To put the innings into context, it’s the third highest strike rate in ODI history by an Australian batsman who faced at least 35 balls. Only the enigmatic Glenn Maxwell stands above Turner’s effort, with 88 (39) against Afghanistan at the 2015 World Cup, and again with 93 (46) against Zimbabwe in 2014.

Certainly Steve Smith will have watched Turner’s efforts this morning with interest. The pair will be teammates next month for Rajasthan Royals in the IPL, after Turner was picked up for what looks like a bargain price of $99,000 in the most recent auction.

Ashton Turner

Having not previously nominated for the IPL auction due to a succession of shoulder injuries, Turner admitted he was shocked when Rajasthan picked him up.

“It is so fickle,” Turner told the West Australian in December.

“I have no idea why they picked me.

“It has been something that I have wanted to do for a few years because the IPL is such a great T20 competition, but unfortunately I haven’t been able to go in any of the auctions because of the shoulder surgeries I’ve had to have at the end of the Australian summer.”

Shoulder injuries are a recurring theme in Turner’s career. In March 2018 he had his right shoulder repaired for the third time, an injury that may have been a blessing in disguise. Unable to bowl or throw for most of the 2017-18 season, he had plenty of time to focus on his batting.

The 26-year-old is clearly held in high regard by those who know. Vice-captain of Western Australia, he also filled in as captain of the Perth Scorchers while Mitchell Marsh was unavailable. Despite the Scorchers claiming the wooden spoon in BBL08, Turner impressed as their leading runscorer, and seventh overall in the competition, despite a disappointing second half of the competition where he managed double figures just once in six matches.

It was when batting at the death that Turner really made his name. Over the last two seasons of the BBL, Turner has not only scored more runs than any other player in overs 15-20, but he also has the best strike rate in that phase of the innings as well. It’s why, when he walked to the crease this morning with 130 runs required off 83 balls, he was the perfect man for the job.

Ashton Turner

Having made his international T20 debut in 2017, Turner played his first ODI against India last week, with coach Justin Langer comparing him favourably with some greats of the past.

“I remember when Mike Hussey came into Australian cricket, the thing that almost got him a shot in the one-day side was his running between his wickets,” Langer said.

“That might sound like the dumbest thing you've ever heard but you watch Ashton Turner, the way he runs between wickets is unbelievable.

“He's such a great athlete, it puts so much pressure (on the opposition).

“One of the hallmarks of great Australian teams, you think about Dean Jones and Michael Bevan and Michael Hussey, is the running between (wickets).

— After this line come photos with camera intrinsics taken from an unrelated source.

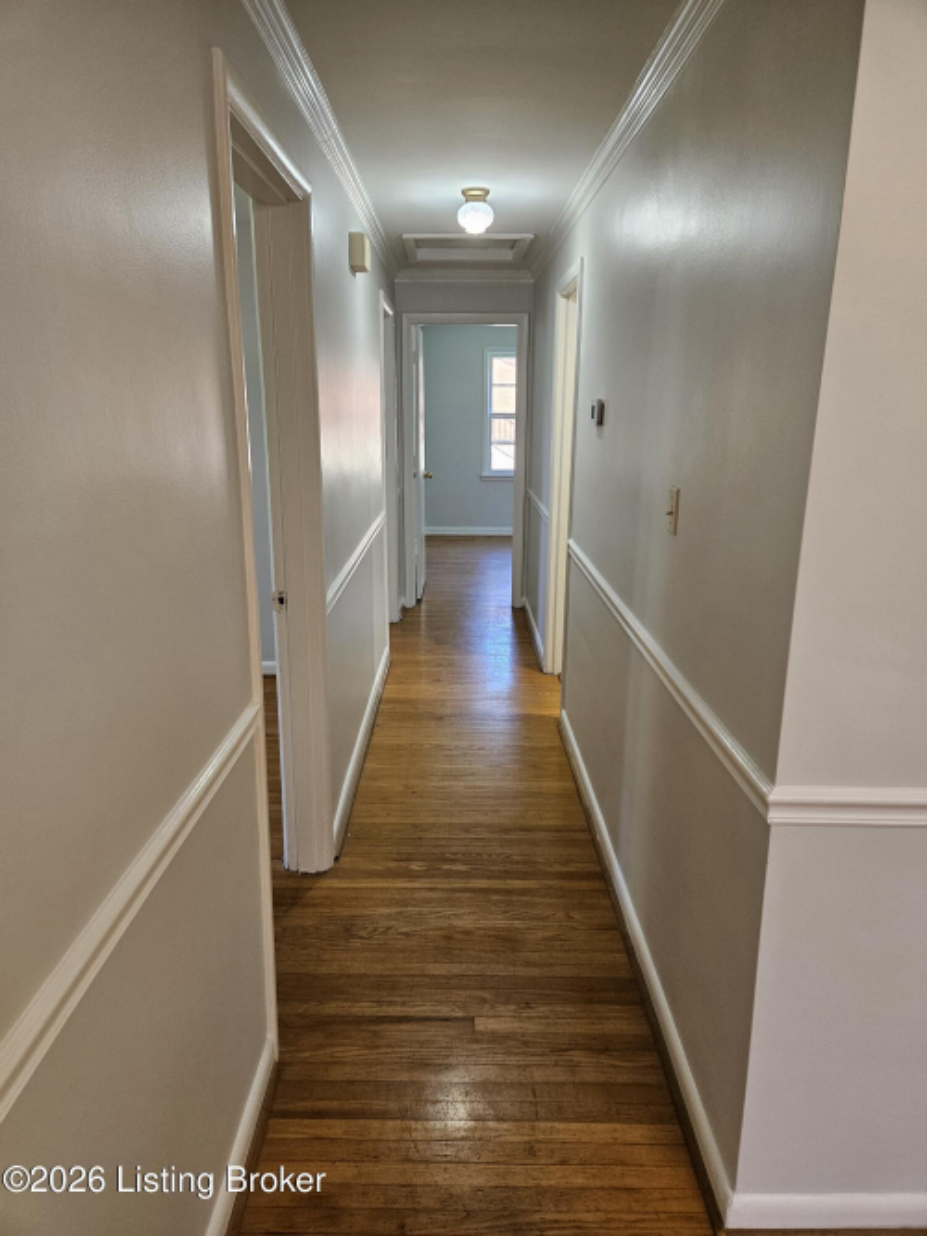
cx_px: 464
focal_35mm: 23
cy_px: 618
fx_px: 822
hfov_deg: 58.9
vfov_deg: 73.9
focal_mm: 5.4
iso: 200
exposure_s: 1/120
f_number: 1.8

“It's a basic (skill) but we've also been talking about getting players who can finish off innings and he's shown that in what we can go off in Big Bash cricket, he's in great form.

“You see the way he finishes off an innings that he's a good thinker of the game like most of the great finishers and a really good leader, good person around the group.”

Turner’s innings, along with a century from Peter Handscomb, and 91 from Usman Khawaja, creates something of a nice headache for selectors. With Aaron Finch, Shaun Marsh, Glenn Maxwell and Marcus Stoinis expected to be in the World Cup squad, as well as the returning David Warner and Steve Smith, all of a sudden there’s three players winning matches for Australia and pressing for spots.

Nobody needs reminding that winning matches has been something of a challenge for Australia in the 50-over format. Having won four of their last 26 matches, the side has now managed consecutive victories overseas for the first time since September 2016.

On Friday, chairman of selectors Trevor Hohns indicated he had “18 or 19 names” in his head for the World Cup, with the squad to be named by late-April.

Turner is presumably on that list. Another innings like we saw in Mohali, and he might just graduate from an Under-19s World Cup to the real thing later this year.